CIFAR-10 data from Keras

In [32]:
import tensorflow as tf
import os
import numpy as np
from random import shuffle

In [33]:
from tensorflow.keras.datasets import cifar10
# The data, split between train and test sets:
(x_train, y_train), (x_test, y_test) = cifar10.load_data()
print('x_train shape:', x_train.shape)
print(x_train.shape[0], 'train samples')
print(x_test.shape[0], 'test samples')

x_train shape: (50000, 32, 32, 3)
50000 train samples
10000 test samples


In [69]:
# Combine Test and Train data sets.  We will shuffle and redistribute later.

X = []
Y = []

X.append(x_train)
X.append(x_test)
Y.append(y_train)
Y.append(y_test)

X = np.concatenate(X).astype(float)
Y = np.concatenate(Y).astype(int)

# Keras downloads labels into [n,1], reshape to [n].
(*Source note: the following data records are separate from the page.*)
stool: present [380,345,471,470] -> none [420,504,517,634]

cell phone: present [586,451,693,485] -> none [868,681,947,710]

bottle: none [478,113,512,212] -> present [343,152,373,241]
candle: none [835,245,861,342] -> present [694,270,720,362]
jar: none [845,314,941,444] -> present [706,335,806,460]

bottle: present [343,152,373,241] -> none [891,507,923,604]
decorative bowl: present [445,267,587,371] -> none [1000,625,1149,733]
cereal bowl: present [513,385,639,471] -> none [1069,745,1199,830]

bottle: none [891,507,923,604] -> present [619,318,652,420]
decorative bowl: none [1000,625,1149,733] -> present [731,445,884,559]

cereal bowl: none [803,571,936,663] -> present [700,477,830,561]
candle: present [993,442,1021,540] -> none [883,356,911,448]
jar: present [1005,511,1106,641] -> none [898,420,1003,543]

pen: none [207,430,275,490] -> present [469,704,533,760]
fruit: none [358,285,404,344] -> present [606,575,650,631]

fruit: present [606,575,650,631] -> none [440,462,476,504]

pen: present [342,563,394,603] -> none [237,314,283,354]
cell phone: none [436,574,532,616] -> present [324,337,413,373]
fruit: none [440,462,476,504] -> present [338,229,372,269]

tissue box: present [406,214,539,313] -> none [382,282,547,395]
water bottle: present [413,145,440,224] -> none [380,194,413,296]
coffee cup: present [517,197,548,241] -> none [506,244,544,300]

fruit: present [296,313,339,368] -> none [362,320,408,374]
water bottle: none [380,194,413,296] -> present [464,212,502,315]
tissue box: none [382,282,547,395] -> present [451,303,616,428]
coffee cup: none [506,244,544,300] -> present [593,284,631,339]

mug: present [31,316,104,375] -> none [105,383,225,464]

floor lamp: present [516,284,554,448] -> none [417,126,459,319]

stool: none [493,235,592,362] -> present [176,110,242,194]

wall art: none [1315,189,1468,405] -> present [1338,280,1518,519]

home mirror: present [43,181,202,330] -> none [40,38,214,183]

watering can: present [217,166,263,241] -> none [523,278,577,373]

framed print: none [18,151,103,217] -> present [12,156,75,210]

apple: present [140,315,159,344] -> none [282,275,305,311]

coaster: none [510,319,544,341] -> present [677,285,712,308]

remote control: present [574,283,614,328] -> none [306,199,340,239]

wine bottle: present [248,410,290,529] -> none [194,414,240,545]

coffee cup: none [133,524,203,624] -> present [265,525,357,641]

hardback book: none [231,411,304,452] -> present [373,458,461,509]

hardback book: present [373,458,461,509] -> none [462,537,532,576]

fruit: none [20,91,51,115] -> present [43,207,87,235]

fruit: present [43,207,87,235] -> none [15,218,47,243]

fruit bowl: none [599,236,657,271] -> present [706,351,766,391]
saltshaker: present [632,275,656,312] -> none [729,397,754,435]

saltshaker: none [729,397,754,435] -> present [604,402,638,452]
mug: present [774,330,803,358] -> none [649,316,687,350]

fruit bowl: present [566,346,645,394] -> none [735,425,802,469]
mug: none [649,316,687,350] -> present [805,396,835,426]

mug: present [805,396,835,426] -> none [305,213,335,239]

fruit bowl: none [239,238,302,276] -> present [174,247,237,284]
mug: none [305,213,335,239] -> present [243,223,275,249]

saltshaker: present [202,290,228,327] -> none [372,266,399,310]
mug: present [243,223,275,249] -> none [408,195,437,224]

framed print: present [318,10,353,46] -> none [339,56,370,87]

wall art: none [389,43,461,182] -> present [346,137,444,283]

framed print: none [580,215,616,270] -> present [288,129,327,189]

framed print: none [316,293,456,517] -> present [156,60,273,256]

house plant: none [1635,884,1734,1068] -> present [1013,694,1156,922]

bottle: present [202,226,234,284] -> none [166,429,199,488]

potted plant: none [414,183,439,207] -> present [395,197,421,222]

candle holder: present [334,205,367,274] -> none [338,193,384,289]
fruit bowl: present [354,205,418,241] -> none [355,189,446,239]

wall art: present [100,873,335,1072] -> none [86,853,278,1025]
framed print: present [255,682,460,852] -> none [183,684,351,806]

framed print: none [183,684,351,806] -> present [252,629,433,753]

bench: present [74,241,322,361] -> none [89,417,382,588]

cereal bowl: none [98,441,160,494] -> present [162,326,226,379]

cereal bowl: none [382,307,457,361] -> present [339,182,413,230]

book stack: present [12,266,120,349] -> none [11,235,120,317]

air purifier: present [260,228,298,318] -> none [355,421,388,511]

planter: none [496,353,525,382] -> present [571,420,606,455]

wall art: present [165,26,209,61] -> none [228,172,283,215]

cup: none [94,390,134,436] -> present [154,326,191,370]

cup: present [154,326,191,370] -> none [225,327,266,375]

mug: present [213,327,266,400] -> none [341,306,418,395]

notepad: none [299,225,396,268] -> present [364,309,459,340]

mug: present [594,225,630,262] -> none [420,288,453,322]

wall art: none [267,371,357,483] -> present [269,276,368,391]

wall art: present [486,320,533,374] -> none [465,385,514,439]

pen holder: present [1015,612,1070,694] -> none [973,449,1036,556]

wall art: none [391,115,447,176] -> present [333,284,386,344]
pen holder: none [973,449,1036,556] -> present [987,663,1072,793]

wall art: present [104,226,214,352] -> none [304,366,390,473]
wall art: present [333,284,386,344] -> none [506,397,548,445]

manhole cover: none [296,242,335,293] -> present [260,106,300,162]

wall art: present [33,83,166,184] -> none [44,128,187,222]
Y = Y.reshape([Y.shape[0]])

n = Y.shape[0]
print(X.shape,n)

(60000, 32, 32, 3) 60000


In [70]:
# Create shuffled index toi reorder dta randomly.

ix = list(range(X.shape[0]))
shuffle(ix)
ix[:3]

[37974, 13293, 38540]

In [71]:
# Set shard size based on number of shards; last shard may be smaller.
# Set shards = 11; this will make wildcard easier later in code.

from math import ceil
shards = 11
shard_size = ceil(len(ix)/shards)
shard_size

5455

In [72]:
# Helper function for creating tfrecords files

def _int64_feature(value):
    return tf.train.Feature(int64_list=tf.train.Int64List(value=[value]))
def _bytes_feature(value):
    return tf.train.Feature(
        bytes_list=tf.train.BytesList(value=[value]))

In [73]:
!rm -rd ./data
!mkdir data

In [74]:
# Iterate through filenames and serialize images

f_prefix = './data/cifar10_data_'
f_digits = 3
f_suffix = 0
f_name = f_prefix + str(f_suffix).zfill(f_digits) + '.tfrecords'
# create tfrecord file
writer = tf.python_io.TFRecordWriter(f_name)
print('Writing...'+f_name)
ct = 0
for idx in ix:
    image = X[idx,:,:,:]
    label = Y[idx]
    e = tf.train.Example(features=tf.train.Features(feature={
        'idx'     : _int64_feature(idx),
        'label'   : _int64_feature(label),
        'image'   : _bytes_feature(image.tostring())
        }))
    writer.write(e.SerializeToString())
    ct += 1
    if ct == shard_size:
        print('finished writing '+f_name+' with '+str(ct)+' examples')
        f_suffix += 1
        f_name = f_prefix + str(f_suffix).zfill(f_digits) + '.tfrecords'
        # create new tfrecords file
        writer = tf.python_io.TFRecordWriter(f_name)
        print('Writing...'+f_name)
        ct = 0
print ('finished writing '+f_name+' with '+str(ct)+' examples')
    


Writing..../data/cifar10_data_000.tfrecords
finished writing ./data/cifar10_data_000.tfrecords with 5455 examples
Writing..../data/cifar10_data_001.tfrecords
finished writing ./data/cifar10_data_001.tfrecords with 5455 examples
Writing..../data/cifar10_data_002.tfrecords
finished writing ./data/cifar10_data_002.tfrecords with 5455 examples
Writing..../data/cifar10_data_003.tfrecords
finished writing ./data/cifar10_data_003.tfrecords with 5455 examples
Writing..../data/cifar10_data_004.tfrecords
finished writing ./data/cifar10_data_004.tfrecords with 5455 examples
Writing..../data/cifar10_data_005.tfrecords
finished writing ./data/cifar10_data_005.tfrecords with 5455 examples
Writing..../data/cifar10_data_006.tfrecords
finished writing ./data/cifar10_data_006.tfrecords with 5455 examples
Writing..../data/cifar10_data_007.tfrecords
finished writing ./data/cifar10_data_007.tfrecords with 5455 examples
Writing..../data/cifar10_data_008.tfrecords
finished writing ./data/cifar10_data_008.tfr